My function should technically be an answer to this question, but I want to make sure I've not done anything stupid, or overlooked anything, before posting it as an answer.
I wrote this as part of tvnamer - a utility which takes TV episode filenames, and renames them nice and consistently, with an episode pulled from http://www.thetvdb.com - while the source filename must be a valid file, the series name is corrected, and the episode name - so both could contain theoretically any characters.
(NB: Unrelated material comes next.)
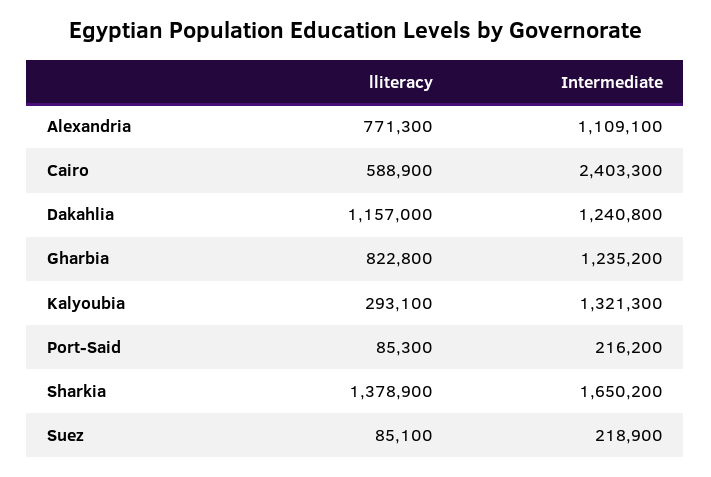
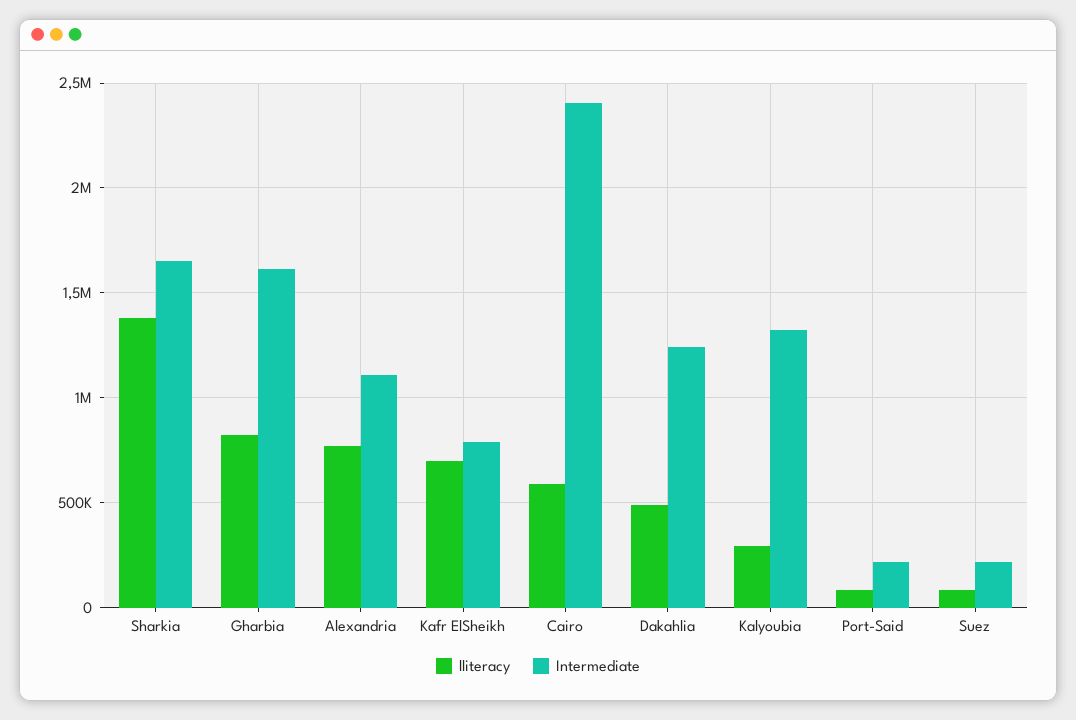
lliteracy, Dakahlia: 1157000 -> 500000
Intermediate, Gharbia: 1235200 -> 1600000
lliteracy, Kafr ElSheikh: none -> 700000
Intermediate, Kafr ElSheikh: none -> 800000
I'm not so much concerned about security as usability - it's mainly to prevent files being renamed .some.series - [01x01].avi
and the file "disappearing" (rather than to thwart evil people)
It makes a few assumptions:
- The filesystem supports Unicode filenames. HFS+ and NTFS both do, which will cover a majority of users. There is also a
normalize_unicode
argument to strip out Unicode characters (in tvnamer, this is set via the config XML file) - The platform is either Darwin, Linux, and everything else is treated as Windows
- The filename is intended to be visible (not a dotfile like
.bashrc
) - it would be simple enough to modify the code to allow.abc
format filenames, if desired
Things I've (hopefully) handled:
- Prepend underscore if filename starts with
.
(prevents filenames.
..
and files from disappearing) - Remove directory separators:
/
on Linux, and/
and:
on OS X - Removing invalid Windows filename characters
\/:*?"<>|
(when on Windows, or forced withwindows_safe=True
) - Prepend reserved filenames with underscore (
COM2
becomes_COM2
,NUL
becomes_NUL
etc) - Optional normalisation of Unicode data, so
å
becomesa
and non-convertable characters are removed - Truncation of filenames over 255 characters on Linux/Darwin, and 32 characters on Windows
The code and a bunch of test-cases can be found and fiddled with at http://gist.github.com/256270. The "production" code can be found in tvnamer/utils.py
Is there any errors with this function? Any conditions I've missed?